Walaupun terkadang tetap ada yang masih saja saling berseteru diantara keduanya, jumlahnya hanya minoritas dan itupun tidak dilakukan secara TERANG-TERANGAN. Boleh dibilang kalau diistilahkan dengan bahasa jawa, paling perseteruan tersebut hanya sebatas “Rasan-rasan”.

Dengan kondisi tersebut, Negara Kesatuan Republik Indonesia tetaplah aman dan tidak ada isu-isu yang terlalu beragam dalam hal perbedaan antara NU dan Muhammadiyah.

gambar: nu.or.idNamun sekarang, saat saya melihat antara NU dan Muhammadiyah sudah tak terlihat berseteru.
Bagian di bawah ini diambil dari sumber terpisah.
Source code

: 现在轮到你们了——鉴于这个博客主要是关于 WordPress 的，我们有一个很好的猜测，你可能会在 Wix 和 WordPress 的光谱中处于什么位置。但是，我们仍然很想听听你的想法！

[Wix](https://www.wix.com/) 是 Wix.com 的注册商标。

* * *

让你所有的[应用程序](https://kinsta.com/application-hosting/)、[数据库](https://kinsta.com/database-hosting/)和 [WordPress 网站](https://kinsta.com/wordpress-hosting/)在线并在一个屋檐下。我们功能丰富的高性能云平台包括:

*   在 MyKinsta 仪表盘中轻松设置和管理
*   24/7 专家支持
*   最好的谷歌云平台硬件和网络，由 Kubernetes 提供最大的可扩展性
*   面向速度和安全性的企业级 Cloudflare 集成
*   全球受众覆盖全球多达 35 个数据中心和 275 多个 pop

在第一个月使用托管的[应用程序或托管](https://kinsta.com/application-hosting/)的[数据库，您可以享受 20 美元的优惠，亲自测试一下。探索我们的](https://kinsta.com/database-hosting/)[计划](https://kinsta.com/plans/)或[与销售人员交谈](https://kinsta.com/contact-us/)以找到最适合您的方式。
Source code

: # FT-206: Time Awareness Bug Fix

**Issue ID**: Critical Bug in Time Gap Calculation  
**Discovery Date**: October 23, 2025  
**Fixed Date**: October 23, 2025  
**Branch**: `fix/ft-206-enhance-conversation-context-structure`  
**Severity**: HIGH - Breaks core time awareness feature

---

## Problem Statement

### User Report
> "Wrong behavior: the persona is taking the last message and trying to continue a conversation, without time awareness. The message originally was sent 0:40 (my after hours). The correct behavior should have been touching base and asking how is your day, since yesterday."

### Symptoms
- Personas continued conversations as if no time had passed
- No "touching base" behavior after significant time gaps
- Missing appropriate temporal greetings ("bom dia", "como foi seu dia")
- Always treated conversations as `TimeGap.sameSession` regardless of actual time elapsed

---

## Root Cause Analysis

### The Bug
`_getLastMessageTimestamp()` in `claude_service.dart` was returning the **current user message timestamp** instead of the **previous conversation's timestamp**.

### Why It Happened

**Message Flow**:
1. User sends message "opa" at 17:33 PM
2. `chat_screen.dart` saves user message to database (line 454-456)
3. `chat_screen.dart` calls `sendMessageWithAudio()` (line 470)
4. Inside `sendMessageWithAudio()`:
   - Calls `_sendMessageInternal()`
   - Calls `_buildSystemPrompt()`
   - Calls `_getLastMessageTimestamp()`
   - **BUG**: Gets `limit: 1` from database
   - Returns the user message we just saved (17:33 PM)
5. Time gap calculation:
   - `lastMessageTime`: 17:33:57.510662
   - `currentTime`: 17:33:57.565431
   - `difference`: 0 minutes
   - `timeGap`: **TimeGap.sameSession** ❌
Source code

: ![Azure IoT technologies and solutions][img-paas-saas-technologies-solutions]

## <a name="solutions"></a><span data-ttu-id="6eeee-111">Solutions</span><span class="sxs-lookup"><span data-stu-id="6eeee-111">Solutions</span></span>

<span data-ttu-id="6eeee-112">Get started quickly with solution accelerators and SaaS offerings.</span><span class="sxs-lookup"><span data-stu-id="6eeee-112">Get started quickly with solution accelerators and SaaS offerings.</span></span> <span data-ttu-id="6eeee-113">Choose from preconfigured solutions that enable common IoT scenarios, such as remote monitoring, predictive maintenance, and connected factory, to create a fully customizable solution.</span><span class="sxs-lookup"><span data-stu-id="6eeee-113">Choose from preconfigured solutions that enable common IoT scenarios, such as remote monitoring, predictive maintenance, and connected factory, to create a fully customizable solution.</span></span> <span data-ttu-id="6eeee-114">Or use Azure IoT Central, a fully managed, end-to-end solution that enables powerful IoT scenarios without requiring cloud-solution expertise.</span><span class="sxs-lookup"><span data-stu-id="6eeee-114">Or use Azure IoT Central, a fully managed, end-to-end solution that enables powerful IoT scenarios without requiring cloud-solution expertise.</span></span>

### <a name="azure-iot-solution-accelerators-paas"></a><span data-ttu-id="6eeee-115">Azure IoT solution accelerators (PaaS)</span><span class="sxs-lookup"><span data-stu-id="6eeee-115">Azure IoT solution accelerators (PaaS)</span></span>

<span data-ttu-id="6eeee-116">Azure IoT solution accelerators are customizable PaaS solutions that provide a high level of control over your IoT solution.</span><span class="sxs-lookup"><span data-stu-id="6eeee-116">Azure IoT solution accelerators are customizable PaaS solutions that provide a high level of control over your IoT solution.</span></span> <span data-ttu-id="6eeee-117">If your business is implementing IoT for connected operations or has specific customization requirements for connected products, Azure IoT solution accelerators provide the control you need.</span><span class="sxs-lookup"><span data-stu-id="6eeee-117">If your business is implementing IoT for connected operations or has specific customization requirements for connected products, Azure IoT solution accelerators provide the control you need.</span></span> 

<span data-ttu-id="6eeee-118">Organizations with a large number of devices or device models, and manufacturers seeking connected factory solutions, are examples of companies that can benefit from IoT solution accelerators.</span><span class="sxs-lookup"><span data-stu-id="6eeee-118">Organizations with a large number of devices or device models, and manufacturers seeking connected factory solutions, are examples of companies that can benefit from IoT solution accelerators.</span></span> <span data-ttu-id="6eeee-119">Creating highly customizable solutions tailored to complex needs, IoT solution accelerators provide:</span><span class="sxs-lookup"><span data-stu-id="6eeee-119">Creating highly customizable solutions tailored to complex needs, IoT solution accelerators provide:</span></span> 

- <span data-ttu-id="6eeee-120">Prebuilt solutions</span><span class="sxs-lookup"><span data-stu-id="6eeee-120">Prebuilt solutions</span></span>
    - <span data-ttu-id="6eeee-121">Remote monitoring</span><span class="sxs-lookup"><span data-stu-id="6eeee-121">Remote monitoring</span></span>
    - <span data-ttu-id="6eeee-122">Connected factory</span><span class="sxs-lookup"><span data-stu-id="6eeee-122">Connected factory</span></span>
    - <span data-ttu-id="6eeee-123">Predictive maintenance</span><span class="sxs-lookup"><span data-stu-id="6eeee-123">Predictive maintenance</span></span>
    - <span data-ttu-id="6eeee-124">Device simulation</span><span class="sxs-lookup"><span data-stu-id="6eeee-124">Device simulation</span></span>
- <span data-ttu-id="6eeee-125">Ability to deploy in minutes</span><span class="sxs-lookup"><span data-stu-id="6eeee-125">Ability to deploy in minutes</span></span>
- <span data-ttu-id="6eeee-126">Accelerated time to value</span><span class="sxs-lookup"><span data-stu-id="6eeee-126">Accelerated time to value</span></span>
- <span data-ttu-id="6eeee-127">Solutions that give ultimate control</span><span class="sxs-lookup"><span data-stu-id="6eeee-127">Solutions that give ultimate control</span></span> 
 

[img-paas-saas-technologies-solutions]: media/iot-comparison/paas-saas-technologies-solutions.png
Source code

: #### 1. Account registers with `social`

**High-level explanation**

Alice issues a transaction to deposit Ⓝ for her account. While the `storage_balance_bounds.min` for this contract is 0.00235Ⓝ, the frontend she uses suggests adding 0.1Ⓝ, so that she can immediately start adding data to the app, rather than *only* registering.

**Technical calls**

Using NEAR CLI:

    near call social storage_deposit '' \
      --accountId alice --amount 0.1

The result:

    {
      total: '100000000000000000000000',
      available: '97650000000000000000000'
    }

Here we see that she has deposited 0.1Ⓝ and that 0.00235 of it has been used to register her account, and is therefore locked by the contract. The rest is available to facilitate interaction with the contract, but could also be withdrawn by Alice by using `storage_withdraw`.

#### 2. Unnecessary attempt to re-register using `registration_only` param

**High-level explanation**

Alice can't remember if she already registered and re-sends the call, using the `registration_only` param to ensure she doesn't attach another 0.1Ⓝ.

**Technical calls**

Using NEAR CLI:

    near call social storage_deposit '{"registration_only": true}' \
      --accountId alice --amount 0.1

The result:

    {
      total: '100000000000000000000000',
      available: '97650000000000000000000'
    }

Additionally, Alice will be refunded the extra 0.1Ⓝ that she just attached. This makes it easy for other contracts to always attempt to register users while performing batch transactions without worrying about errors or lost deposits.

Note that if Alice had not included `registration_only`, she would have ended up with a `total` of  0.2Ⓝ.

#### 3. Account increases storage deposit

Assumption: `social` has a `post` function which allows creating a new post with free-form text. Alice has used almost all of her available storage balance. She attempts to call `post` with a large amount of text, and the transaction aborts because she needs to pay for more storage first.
Tapi ternyata isu-isu terkait hal perpecahan antar umat Islam justru saya rasakan lebih mengkhawatirkan.

Saya disini menegaskan bahwa saya tidak ingin menyudutkan kelompok tertentu karena justru disini saya ingin tahu, kenapa bisa seperti sekarang ini?

Saya menyadari bahwa adanya kekisruhan maupun perpecahan umat Islam dan antar masyarakat yang terjadi disini pastilah banyak penyebabnya.

Mungkin bisa jadi dikarenakan adanya kelompok yang memang tidak suka NKRI akur, mungkin juga ada pihak yang ingin menjadikan antar warga negara saling curiga dan saling menyalahkan, sehingga Indonesia dibuat kekacauan seperti sekarang ini. Atau mungkin faktor-faktor lainya.

Namun terlepas dari semuanya itu, saya menuliskan tulisan ini benar-benar karena saya justru merindukan saat-saat di Indonesia bisa kembali seperti saat itu, dimana diantara umat seagama saling akur.

Demikian juga antar umat beragama yang satu dengan agama yang lain saling hormat menghormati.

Saya juga merindukan para ulama dan kyai yang fokus mendidik dan mengajarkan ilmu agama dan AKHLAQ kepada umatnya. Sehingga diharapkan dengan AKHLAQ yang baik, maka orang akan mudah menerima kebaikan dan kebenaran.

[Baca juga: Ulama Tak Dilarang Berpolitik, Tapi Perbaiki Ahlaq Umat Lebih Baik?]

 

Soalnya sangat kita rasakan sekarang ini, dimana banyak orang yang menunjukan moral yang tidak baik, akibatnya yang muncul adalah pertikaian, perseteruan bahkan konflik.

Melalui Harlah NU yang ke-91 ini, saya ucapkan selamat Harlah ke-91 kepada warga NU dimanapun berada. Semoga keberadaan NU di bumi NKRI ini tetap membawa kebaikan dan perdamaian untuk NKRI.